» **Extract provided**
* BEGIN *
Methods: P4n5 and P5AB cores were collected as ~9 cm and 6.5 cm fresh cores, respectively, in June 2001 and September 2010, respectively from the ESSA saltern. The P4n5 core (9-9.1% salinity) was taken from Pond 4 near 5 and sub-divided into 10 layers.

The P5AB core (11.2% salinity) was taken from Pond 5A near 5B and sub-divided into 8 layers.
Lyophilised microbial mat powders were solvent-extracted using a modified Bligh-Dyer method and analysed by gas chromatography-mass spectrometry (GC-MS). Additionally, a subset of layers—layer 4 and layer 7—which represented active biomass and sediment-processed, respectively, were subjected to mild-acid methanolysis. The respective residues from conventional solvent extraction and acid methanolysis were loaded with a molybdenum sulfide catalyst and placed into a stainless-steel reactor. Samples were run on the hydropyrolysis set up (heated to 500 °C with 13-15 MPa of H2 pressure), extracted, and analysed by GC-MS.
* END *
» **Exercises to complete**
1. Which values in the microbial mat methods extract are stated with a unit of measurement? List each one with its unit.
2. Write the next few sentences of the microbial mat methods extract, picking up after its final sentence.

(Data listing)
* BEGIN *
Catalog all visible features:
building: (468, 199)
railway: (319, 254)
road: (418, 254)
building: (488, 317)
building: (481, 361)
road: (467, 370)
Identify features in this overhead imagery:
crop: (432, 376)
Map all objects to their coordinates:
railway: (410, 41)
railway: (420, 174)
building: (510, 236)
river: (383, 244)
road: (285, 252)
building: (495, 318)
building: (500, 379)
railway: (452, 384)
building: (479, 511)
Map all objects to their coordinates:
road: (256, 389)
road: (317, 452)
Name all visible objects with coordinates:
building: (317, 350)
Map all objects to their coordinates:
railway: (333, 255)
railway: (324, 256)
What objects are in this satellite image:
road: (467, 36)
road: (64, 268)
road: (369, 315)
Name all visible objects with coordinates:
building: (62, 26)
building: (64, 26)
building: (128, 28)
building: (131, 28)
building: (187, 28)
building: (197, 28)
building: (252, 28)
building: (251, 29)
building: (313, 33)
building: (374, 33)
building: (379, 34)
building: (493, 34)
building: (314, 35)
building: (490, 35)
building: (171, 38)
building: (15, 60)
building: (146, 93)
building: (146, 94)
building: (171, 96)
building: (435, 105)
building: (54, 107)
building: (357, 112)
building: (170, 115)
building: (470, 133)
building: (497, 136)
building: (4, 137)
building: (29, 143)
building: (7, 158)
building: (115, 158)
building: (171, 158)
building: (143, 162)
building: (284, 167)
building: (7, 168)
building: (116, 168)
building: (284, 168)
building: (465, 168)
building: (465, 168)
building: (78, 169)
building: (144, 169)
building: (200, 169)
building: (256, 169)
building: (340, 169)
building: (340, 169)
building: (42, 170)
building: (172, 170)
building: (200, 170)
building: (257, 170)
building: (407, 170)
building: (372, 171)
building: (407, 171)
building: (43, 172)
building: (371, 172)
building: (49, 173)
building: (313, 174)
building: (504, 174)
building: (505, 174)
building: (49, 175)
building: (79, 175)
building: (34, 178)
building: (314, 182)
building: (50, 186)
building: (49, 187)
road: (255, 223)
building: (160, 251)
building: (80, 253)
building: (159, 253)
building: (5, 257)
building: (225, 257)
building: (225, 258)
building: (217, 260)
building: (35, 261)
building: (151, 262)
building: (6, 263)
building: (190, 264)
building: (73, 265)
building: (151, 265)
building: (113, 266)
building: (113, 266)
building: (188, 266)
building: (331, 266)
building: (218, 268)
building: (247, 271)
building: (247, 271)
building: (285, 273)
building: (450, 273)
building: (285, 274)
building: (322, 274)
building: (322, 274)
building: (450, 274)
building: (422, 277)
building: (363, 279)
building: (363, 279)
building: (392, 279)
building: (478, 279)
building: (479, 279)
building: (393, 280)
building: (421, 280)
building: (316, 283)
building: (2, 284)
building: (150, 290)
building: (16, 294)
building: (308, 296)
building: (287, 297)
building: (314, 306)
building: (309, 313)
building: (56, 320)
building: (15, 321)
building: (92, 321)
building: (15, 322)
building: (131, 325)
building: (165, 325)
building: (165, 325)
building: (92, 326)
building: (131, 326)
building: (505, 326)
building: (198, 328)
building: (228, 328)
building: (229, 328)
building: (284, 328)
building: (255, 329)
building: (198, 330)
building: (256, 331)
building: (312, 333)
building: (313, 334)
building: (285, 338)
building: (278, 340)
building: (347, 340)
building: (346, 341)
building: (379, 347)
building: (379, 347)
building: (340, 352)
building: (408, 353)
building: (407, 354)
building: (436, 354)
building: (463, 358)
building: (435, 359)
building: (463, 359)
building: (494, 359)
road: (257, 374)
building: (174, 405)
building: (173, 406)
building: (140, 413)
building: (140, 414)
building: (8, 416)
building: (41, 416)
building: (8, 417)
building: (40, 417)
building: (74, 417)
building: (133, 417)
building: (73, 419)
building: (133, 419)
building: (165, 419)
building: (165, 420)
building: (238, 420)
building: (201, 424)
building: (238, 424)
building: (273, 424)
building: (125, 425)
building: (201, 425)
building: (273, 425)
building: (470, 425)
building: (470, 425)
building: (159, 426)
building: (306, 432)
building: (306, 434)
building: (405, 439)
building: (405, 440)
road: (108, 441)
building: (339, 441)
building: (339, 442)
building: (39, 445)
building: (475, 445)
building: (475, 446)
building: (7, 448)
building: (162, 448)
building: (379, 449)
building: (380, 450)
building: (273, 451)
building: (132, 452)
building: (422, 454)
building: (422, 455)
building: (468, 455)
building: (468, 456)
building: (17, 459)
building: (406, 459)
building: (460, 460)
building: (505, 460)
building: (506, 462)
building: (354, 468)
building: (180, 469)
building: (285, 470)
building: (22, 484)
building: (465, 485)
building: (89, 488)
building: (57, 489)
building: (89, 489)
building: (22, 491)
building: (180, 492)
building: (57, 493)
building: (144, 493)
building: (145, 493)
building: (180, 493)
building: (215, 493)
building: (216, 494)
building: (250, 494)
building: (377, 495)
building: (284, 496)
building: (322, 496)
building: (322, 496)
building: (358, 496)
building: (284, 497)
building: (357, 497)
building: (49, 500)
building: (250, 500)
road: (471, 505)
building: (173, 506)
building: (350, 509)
* END *
» **Per-task answers**
1.
- ~9 cm
- 6.5 cm
- 9-9.1%
- 11.2%
- 500 °C
- 13-15 MPa

2.
Results: Molecular profiles from the two ponds were significantly different and reflect the contributions of different photosynthetic and respiratory microbial communities to preserved organic matter. For example, the higher salinity P5AB core showed evidence of greater archaeal inputs (similarly observed in lab culture experiments [5]) as well as potential kerogen-bound carotenoids/carotenoid rearranged products or fragments.

A hydrophobic emulsion formed during the acid methanolysis processing of layer 4 from both P4n5 and P5AB and layer 7 of P5AB. Hydropyrolysis of this hydrophobic residues released a greater abundance of polycyclic lipids relative to the pre-extracted control.

Implications and Future Work: Catalytic hydropyrolysis of kerogen can rapidly generate abundant saturated pyrolysate products from the bound biomarker pool without altering the structures or stereochemistries of the products [6].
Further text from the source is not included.